We demonstrate how to use NUTS to do inference on a simple (small) Bayesian neural network with two hidden layers.

../_images/bnn.png
import argparse
import os
import time

import matplotlib
import matplotlib.pyplot as plt
import numpy as np

from jax import vmap
import jax.numpy as jnp
import jax.random as random

import numpyro
from numpyro import handlers
import numpyro.distributions as dist
from numpyro.infer import MCMC, NUTS

matplotlib.use("Agg")  # noqa: E402


# the non-linearity we use in our neural network
def nonlin(x):
    return jnp.tanh(x)


# a two-layer bayesian neural network with computational flow
# given by D_X => D_H => D_H => D_Y where D_H is the number of
# hidden units. (note we indicate tensor dimensions in the comments)
def model(X, Y, D_H, D_Y=1):
    N, D_X = X.shape

    # sample first layer (we put unit normal priors on all weights)
    w1 = numpyro.sample("w1", dist.Normal(jnp.zeros((D_X, D_H)), jnp.ones((D_X, D_H))))
    assert w1.shape == (D_X, D_H)
    z1 = nonlin(jnp.matmul(X, w1))  # <= first layer of activations
    assert z1.shape == (N, D_H)

    # sample second layer
    w2 = numpyro.sample("w2", dist.Normal(jnp.zeros((D_H, D_H)), jnp.ones((D_H, D_H))))
    assert w2.shape == (D_H, D_H)
    z2 = nonlin(jnp.matmul(z1, w2))  # <= second layer of activations
    assert z2.shape == (N, D_H)

    # sample final layer of weights and neural network output
    w3 = numpyro.sample("w3", dist.Normal(jnp.zeros((D_H, D_Y)), jnp.ones((D_H, D_Y))))
    assert w3.shape == (D_H, D_Y)
    z3 = jnp.matmul(z2, w3)  # <= output of the neural network
    assert z3.shape == (N, D_Y)

    if Y is not None:
        assert z3.shape == Y.shape

    # we put a prior on the observation noise
    prec_obs = numpyro.sample("prec_obs", dist.Gamma(3.0, 1.0))
    sigma_obs = 1.0 / jnp.sqrt(prec_obs)

    # observe data
    with numpyro.plate("data", N):
        # note we use to_event(1) because each observation has shape (1,)
        numpyro.sample("Y", dist.Normal(z3, sigma_obs).to_event(1), obs=Y)

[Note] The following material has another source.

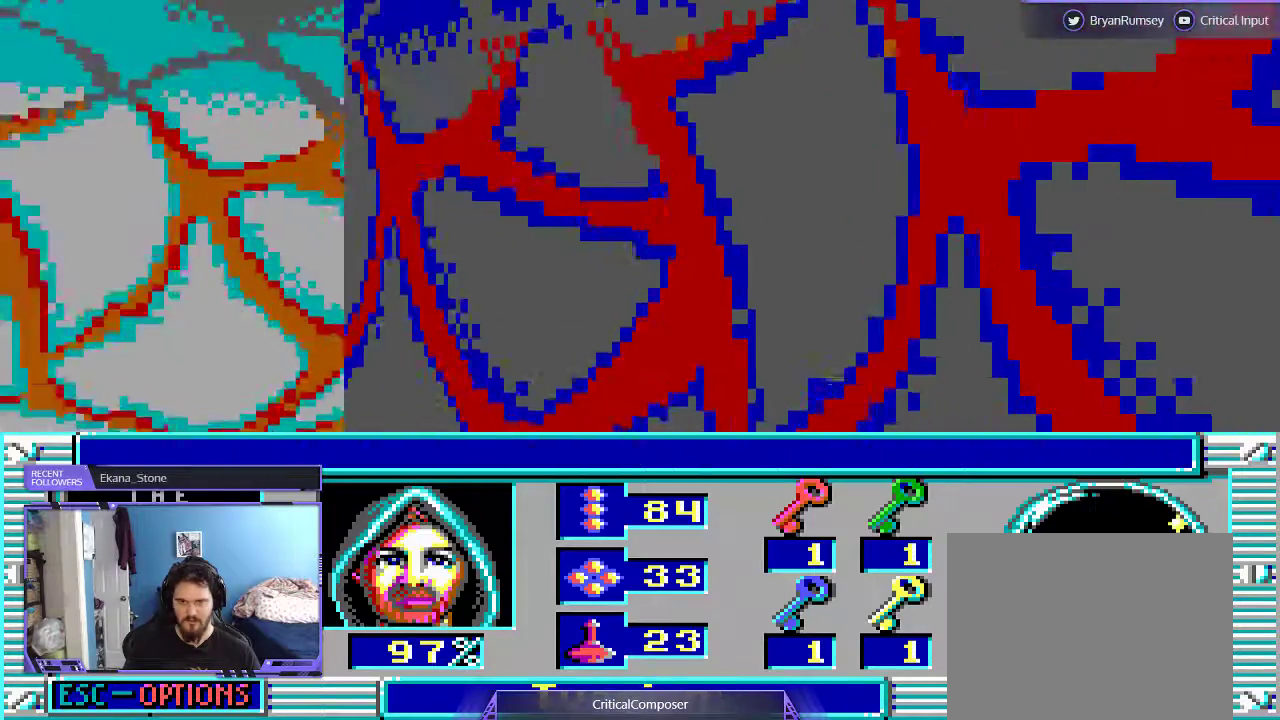
{"buttons": [], "events": []}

# helper function for HMC inference
def run_inference(model, args, rng_key, X, Y, D_H):
    start = time.time()
    kernel = NUTS(model)
    mcmc = MCMC(
        kernel,
        num_warmup=args.num_warmup,
        num_samples=args.num_samples,
        num_chains=args.num_chains,
        progress_bar=False if "NUMPYRO_SPHINXBUILD" in os.environ else True,
    )
    mcmc.run(rng_key, X, Y, D_H)
    mcmc.print_summary()
    print("\nMCMC elapsed time:", time.time() - start)
    return mcmc.get_samples()


# helper function for prediction
def predict(model, rng_key, samples, X, D_H):
    model = handlers.substitute(handlers.seed(model, rng_key), samples)
    # note that Y will be sampled in the model because we pass Y=None here
    model_trace = handlers.trace(model).get_trace(X=X, Y=None, D_H=D_H)
    return model_trace["Y"]["value"]


# create artificial regression dataset
def get_data(N=50, D_X=3, sigma_obs=0.05, N_test=500):
    D_Y = 1  # create 1d outputs
    np.random.seed(0)
    X = jnp.linspace(-1, 1, N)
    X = jnp.power(X[:, np.newaxis], jnp.arange(D_X))
    W = 0.5 * np.random.randn(D_X)
    Y = jnp.dot(X, W) + 0.5 * jnp.power(0.5 + X[:, 1], 2.0) * jnp.sin(4.0 * X[:, 1])
    Y += sigma_obs * np.random.randn(N)
    Y = Y[:, np.newaxis]
    Y -= jnp.mean(Y)
    Y /= jnp.std(Y)

    assert X.shape == (N, D_X)
    assert Y.shape == (N, D_Y)

    X_test = jnp.linspace(-1.3, 1.3, N_test)
    X_test = jnp.power(X_test[:, np.newaxis], jnp.arange(D_X))

    return X, Y, X_test


def main(args):
    N, D_X, D_H = args.num_data, 3, args.num_hidden
    X, Y, X_test = get_data(N=N, D_X=D_X)

    # do inference
    rng_key, rng_key_predict = random.split(random.PRNGKey(0))
    samples = run_inference(model, args, rng_key, X, Y, D_H)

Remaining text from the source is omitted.